*** SUPPLIED MATERIAL ***

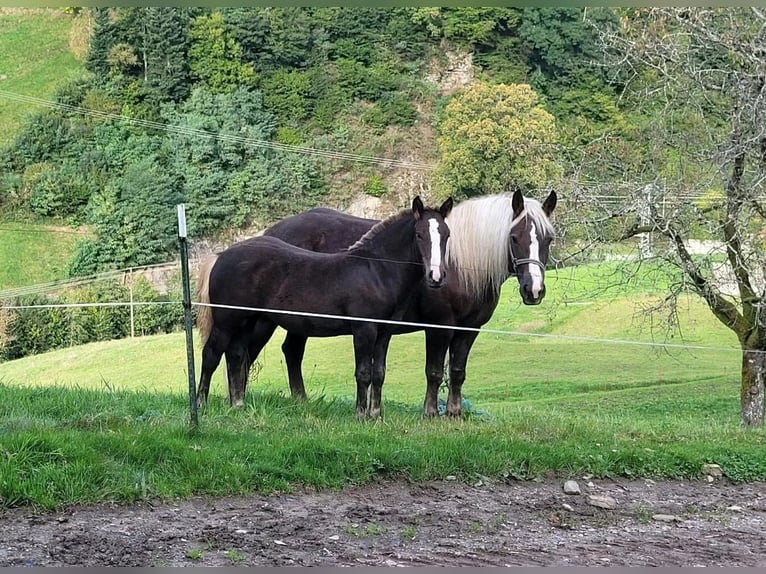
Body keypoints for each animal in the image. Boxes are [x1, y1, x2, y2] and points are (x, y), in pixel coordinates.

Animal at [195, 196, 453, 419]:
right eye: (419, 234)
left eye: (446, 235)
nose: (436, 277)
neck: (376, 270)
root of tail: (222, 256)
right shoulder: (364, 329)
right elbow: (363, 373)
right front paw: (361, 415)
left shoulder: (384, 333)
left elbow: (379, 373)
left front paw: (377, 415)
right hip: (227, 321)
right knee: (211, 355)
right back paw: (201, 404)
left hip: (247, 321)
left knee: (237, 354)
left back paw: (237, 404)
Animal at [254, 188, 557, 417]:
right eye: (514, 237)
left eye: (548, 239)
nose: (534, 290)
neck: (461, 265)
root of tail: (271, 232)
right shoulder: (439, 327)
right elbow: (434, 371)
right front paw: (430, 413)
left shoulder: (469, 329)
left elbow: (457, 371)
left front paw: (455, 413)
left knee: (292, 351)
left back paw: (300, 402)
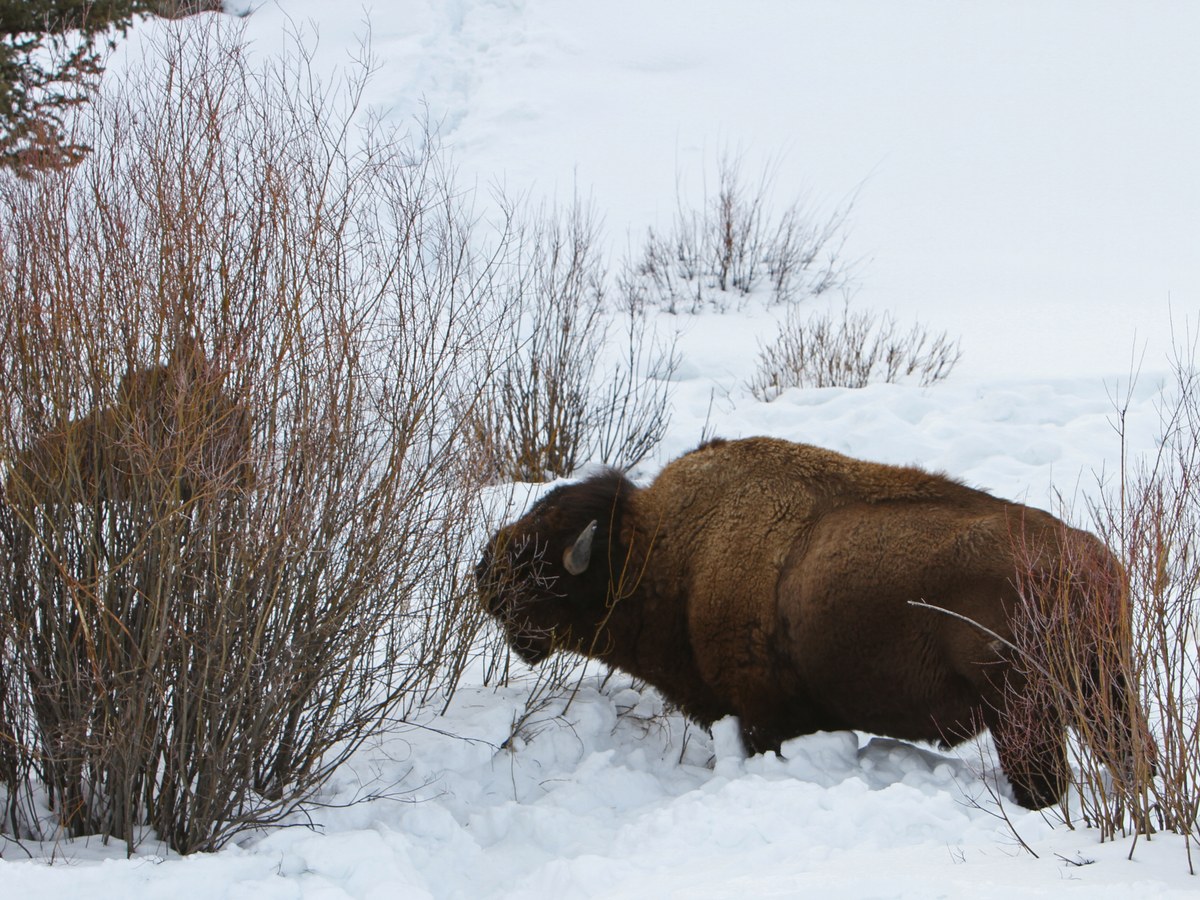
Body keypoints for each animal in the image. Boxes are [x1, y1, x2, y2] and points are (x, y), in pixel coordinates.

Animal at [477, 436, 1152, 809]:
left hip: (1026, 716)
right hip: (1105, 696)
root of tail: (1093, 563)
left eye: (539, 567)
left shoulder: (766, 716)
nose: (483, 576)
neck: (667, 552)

*** End of SUPPLIED MATERIAL ***
*** SUPPLIED MATERIAL ***

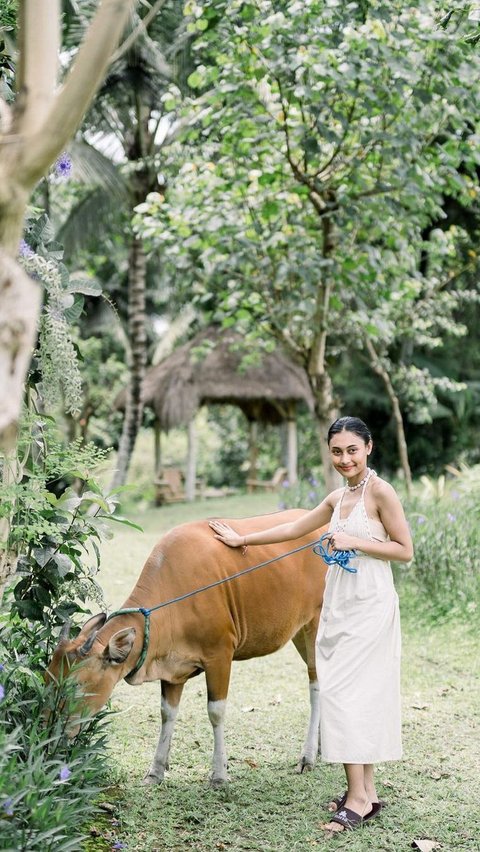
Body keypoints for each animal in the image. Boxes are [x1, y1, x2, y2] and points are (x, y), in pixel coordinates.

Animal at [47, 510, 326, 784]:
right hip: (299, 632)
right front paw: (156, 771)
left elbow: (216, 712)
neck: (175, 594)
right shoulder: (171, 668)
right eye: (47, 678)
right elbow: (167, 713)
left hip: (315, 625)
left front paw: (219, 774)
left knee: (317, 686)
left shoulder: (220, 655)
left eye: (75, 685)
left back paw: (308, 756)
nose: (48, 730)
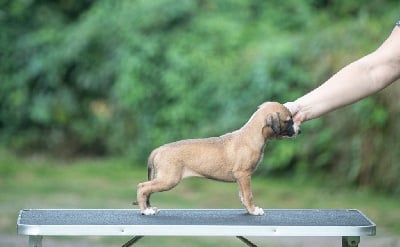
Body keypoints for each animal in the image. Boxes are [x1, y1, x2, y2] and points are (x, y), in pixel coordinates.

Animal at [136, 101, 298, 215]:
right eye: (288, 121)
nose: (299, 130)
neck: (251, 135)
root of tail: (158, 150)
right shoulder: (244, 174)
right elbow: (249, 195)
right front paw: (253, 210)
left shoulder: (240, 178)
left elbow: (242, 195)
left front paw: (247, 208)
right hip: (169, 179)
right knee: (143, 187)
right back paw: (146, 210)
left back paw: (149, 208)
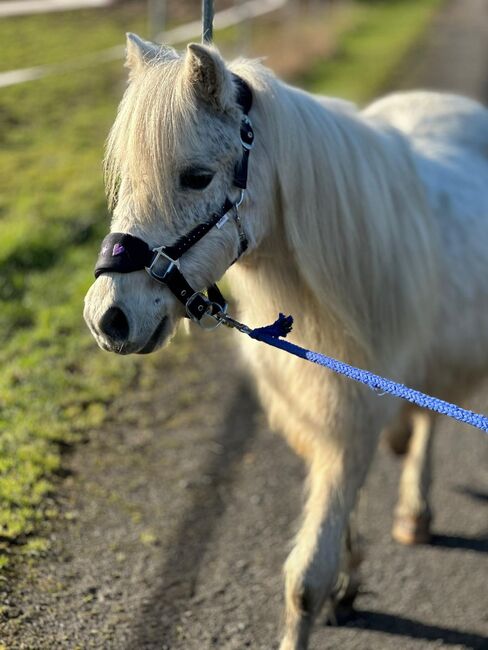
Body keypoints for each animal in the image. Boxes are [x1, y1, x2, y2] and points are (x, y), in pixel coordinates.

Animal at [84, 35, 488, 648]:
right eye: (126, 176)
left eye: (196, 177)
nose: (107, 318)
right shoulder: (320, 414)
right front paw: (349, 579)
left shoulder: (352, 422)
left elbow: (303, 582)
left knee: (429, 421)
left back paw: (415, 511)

*** End of SUPPLIED MATERIAL ***
*** SUPPLIED MATERIAL ***

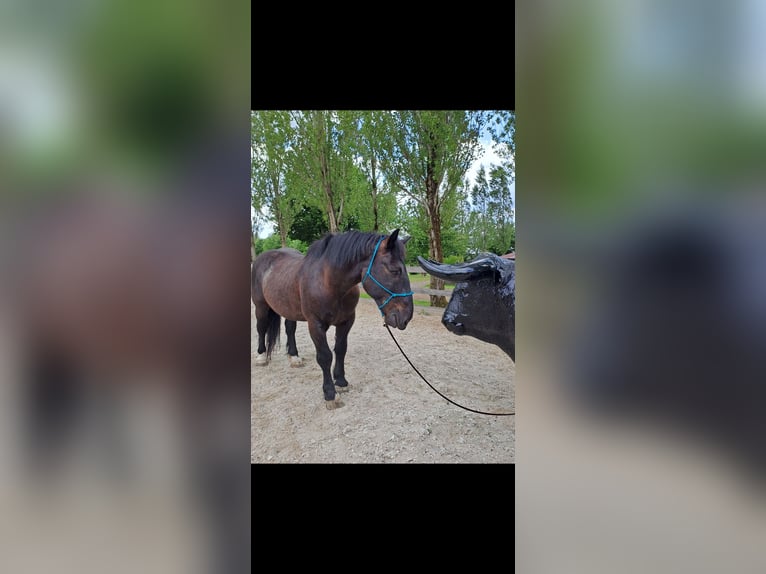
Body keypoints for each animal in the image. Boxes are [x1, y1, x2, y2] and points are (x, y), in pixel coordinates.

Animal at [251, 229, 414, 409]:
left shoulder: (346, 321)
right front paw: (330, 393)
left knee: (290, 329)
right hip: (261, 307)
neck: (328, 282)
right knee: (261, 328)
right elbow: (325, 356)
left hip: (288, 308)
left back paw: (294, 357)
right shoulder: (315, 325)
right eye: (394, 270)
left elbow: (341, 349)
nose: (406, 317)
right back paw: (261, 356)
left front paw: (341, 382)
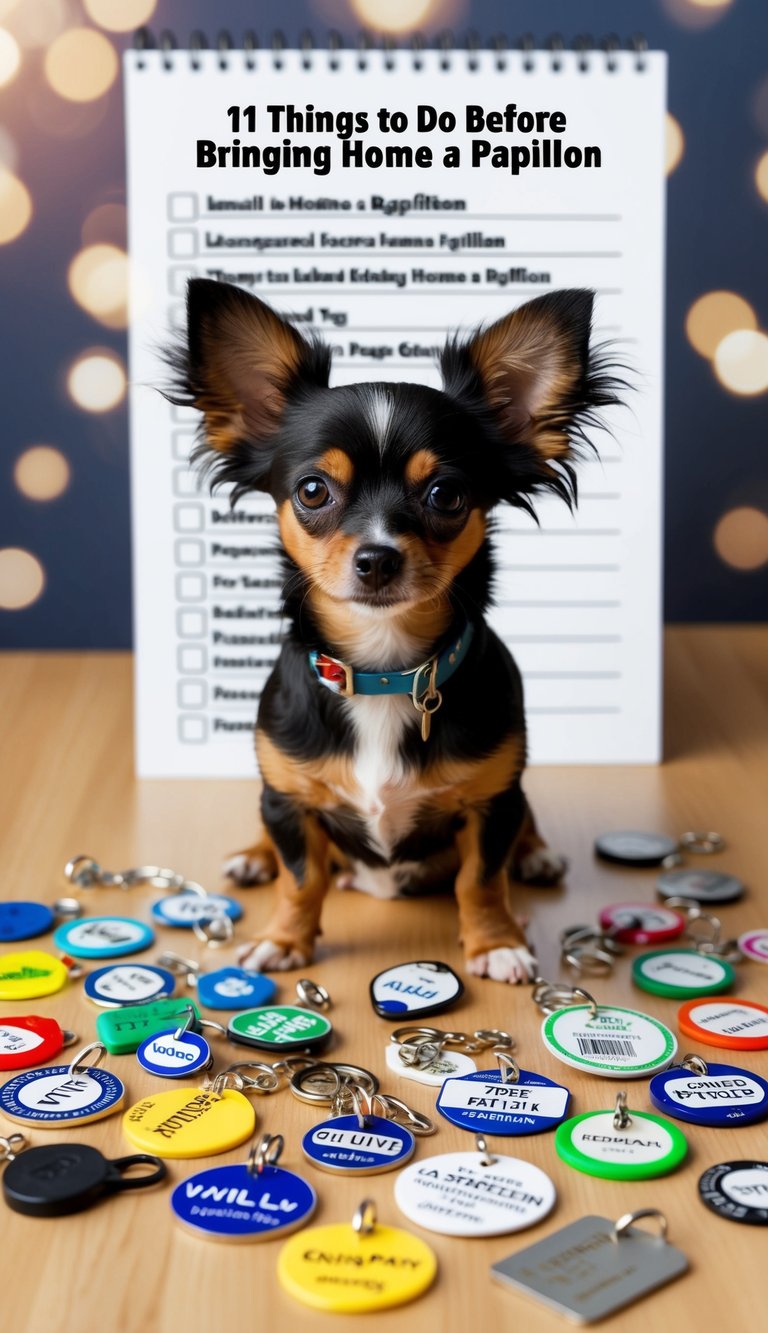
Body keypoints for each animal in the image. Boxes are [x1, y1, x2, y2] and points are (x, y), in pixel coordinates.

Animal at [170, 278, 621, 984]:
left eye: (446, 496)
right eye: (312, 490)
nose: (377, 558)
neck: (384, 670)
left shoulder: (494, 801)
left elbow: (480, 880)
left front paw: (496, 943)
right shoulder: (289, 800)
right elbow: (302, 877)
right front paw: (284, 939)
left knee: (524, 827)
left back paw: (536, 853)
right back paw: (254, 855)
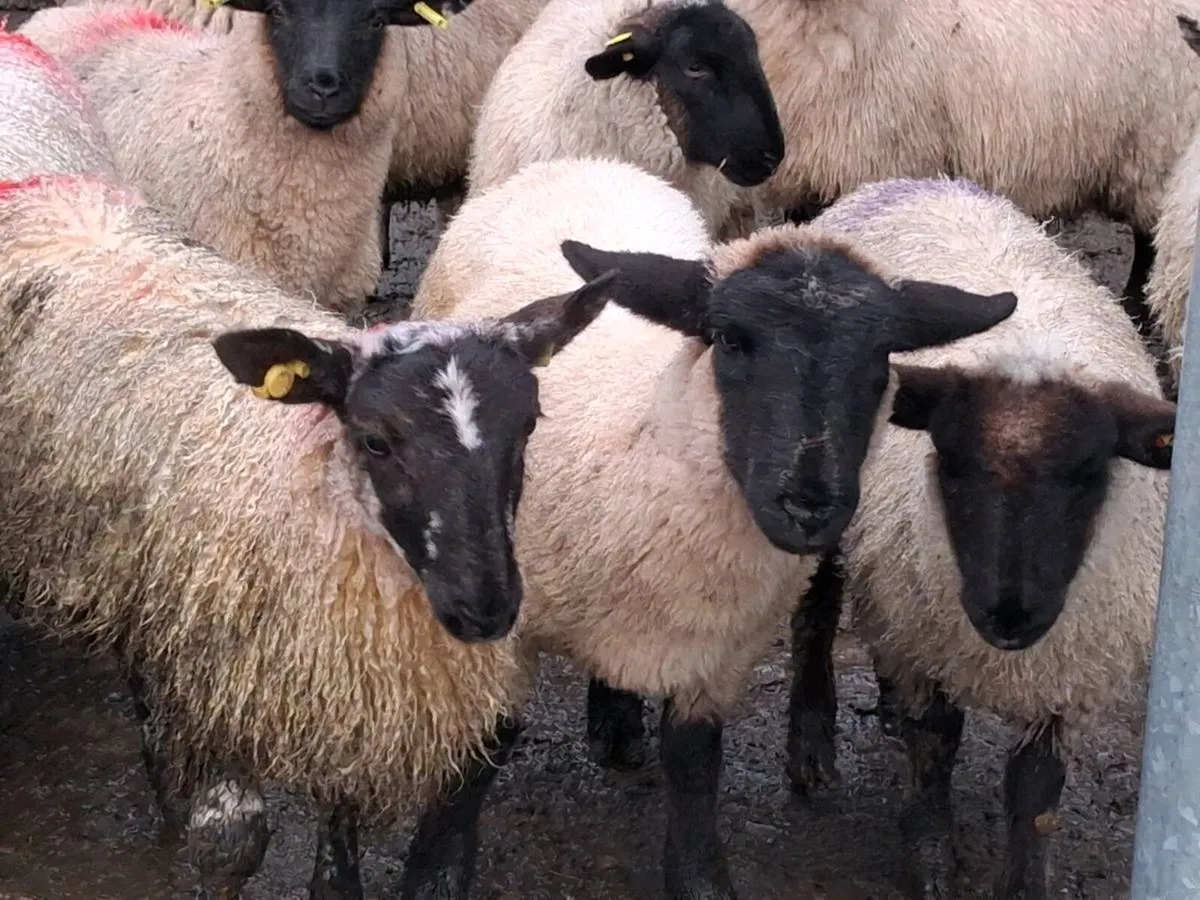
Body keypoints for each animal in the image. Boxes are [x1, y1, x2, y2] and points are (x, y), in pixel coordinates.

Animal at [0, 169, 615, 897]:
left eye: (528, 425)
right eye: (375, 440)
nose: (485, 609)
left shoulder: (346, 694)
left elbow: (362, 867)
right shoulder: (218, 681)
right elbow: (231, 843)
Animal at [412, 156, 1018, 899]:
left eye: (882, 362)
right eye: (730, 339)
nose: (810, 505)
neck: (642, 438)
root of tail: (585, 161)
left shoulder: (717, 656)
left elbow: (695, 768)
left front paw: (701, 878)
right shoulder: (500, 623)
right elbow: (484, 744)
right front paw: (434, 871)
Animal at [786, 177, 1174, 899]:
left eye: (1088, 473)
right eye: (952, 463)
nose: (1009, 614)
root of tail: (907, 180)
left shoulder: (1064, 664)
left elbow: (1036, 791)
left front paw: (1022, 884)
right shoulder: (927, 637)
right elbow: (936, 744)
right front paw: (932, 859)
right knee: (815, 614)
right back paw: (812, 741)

*** End of SUPPLIED MATERIAL ***

If a line holds the string "tail", it counts; please state how many such lines there are in the data, with nothing more.

6